Directions for this task :: Copy out every line of the data below that contains the word "time". Uppercase and lowercase letters count as different.

Material provided ::
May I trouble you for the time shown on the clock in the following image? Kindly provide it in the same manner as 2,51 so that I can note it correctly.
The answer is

* * *

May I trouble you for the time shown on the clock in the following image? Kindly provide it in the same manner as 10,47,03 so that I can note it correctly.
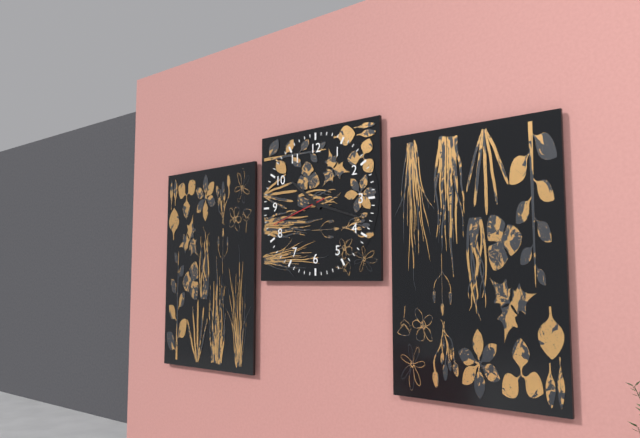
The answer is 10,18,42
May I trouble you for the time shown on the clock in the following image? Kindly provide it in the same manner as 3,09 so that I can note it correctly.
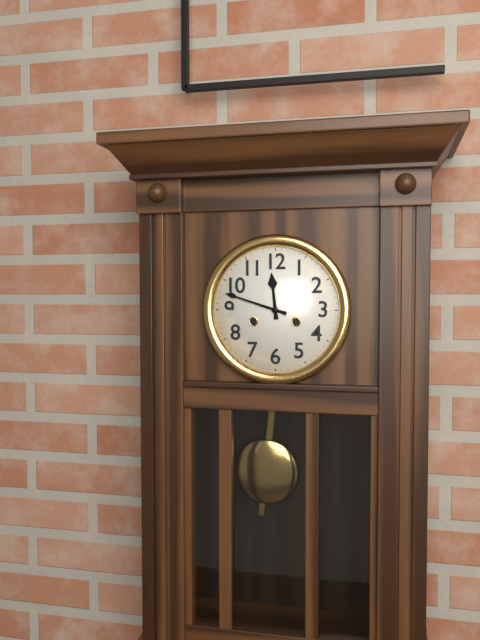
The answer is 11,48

...

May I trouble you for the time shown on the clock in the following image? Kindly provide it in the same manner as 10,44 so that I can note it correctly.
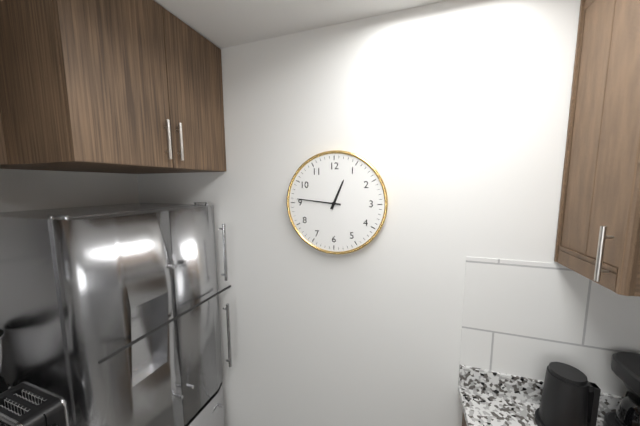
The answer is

Exercise solution ::
May I trouble you for the time shown on the clock in the following image? Kindly provide it in the same manner as 2,51 so that I can note it correctly.
May I trouble you for the time shown on the clock in the following image? Kindly provide it in the same manner as 10,47,03 so that I can note it correctly.
May I trouble you for the time shown on the clock in the following image? Kindly provide it in the same manner as 3,09 so that I can note it correctly.
May I trouble you for the time shown on the clock in the following image? Kindly provide it in the same manner as 10,44 so that I can note it correctly.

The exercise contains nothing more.